Isabelle Lightwood, who I've already mentioned, is a bit of an example. She's gorgeous (and I could go on a whole 'nother rant about that, too, but I'll save it for another day), and she fights "like a man" while also enjoying flirting, wearing impossibly high-heeled shes, and occasionally wearing the skimpiest dresses she can find just so she can show off her body and get a few looks her way. So she's a bit of both worlds, right? Even counseling the lead gal, Clary, into how to be "pretty."

There's somewhat of a point: Isabelle Lightwood is the best of "both worlds," but she's not the main character in The Mortal Instruments series. That would be Clary Fray, who apparently doesn't know the first thing about makeup, dressing up, or hooking up (okay, sorry, that was a bit lame, but it made that sentence sound fantastic).

So are we doomed to never be able to read about a lead character whose a "girly-girl," because heaven-forbid a woman or teenage girl enjoy something as simple as bright colors and shiny shoes?

This is the problem I'm getting at, the one that provides no end of extremely daunting problems for aspiring writers who think their lead characters need to be "strong." Because if they're "girly," it suddenly makes them lesser in the eyes of the reader.

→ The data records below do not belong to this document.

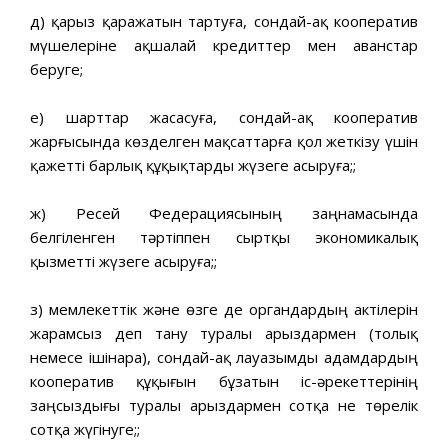
д) қарыз қаражатын тартуға, сондай-ақ кооператив
мүшелеріне ақшалай кредиттер мен аванстар
беруге;
е) шарттар жасасуға, сондай-ақ кооператив
жарғысында көзделген мақсаттарға қол жеткізу үшін
қажетті барлық құқықтарды жүзеге асыруға;;
ж) Ресей Федерациясының заңнамасында
белгіленген тәртіппен сыртқы экономикалық
қызметті жүзеге асыруға;;
з) мемлекеттік және өзге де органдардың актілерін
жарамсыз деп тану туралы арыздармен (толық
немесе ішінара), сондай-ақ лауазымды адамдардың
кооператив құқығын бұзатын іс-әрекеттерінің
заңсыздығы туралы арыздармен сотқа не төрелік
сотқа жүгінуге;;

If that's the case, let me tell you about one of my favorite lead female characters of all time. MacKayla Lane (known as "Mac" by her friends) is the star of the FEVER series by Karen Marie Moning. This set of books is dark: it's all about the Fae who hunt humans, and eventually they completely invade the human world, turning it into a place where hundreds of humans die daily, essentially as sport for the Fae. Mac travels to Ireland to look into the murder of her sister, and winds up becoming the annoying charge to Barrons: a man who's also some kind of creature, extremely violent; he's the kind of guy that the things that go bump in the night are afraid of.

Mac needs to learn how to fight. She gets her hands on a spear that's one of two weapons that can kill the Fae. She becomes a target because her sister was involved with the Fae, somehow, and also because she becomes a weakness to Barrons, who also have a lot of enemies. Despite being in higher waters than she can swim in, Mac knows how to hold her own and fight for what's important for her, and becomes enmeshed in the Fae world as she tries to survive it.

Sounds like a strong, kick-ass female lead, right?

Mac's favorite color is pink, the only shoes she owns are high heels, sand Barrons at one point describes her as a perky rainbow. Southern Belle is her middle name. She bakes Barrons a freaking birthday cake in the middle of a Fae invasion and there's not a single thing in her wardrobe that's black, gray, brown, or anything on the darker color spectrum. She accessorizes with purses, rings, jewelry, and (eventually) that spear.

Would you call her weak?

So here's what this post is about: write your female lead (if you have one) the way your female lead came to you. Don't try to change her because you think society is going to look down their noses at her. If she likes to wear dresses, let her wear dresses. She likes pink, then she likes pink.

The trick to avoid is to not go overboard and shove it in your readers' faces. Whether they're a prissy debutante or an independent street-fighter. Nobody likes that.

There's a line between "weakness" and character traits. Don't let a fear of the former persuade you to change your characters until they're "acceptable" by society's standards.

And now that today's post turned into a little rant, now I apologize: if you made it this far, then kudos. I don't go off like this often, but when I do it tends to be a doozy.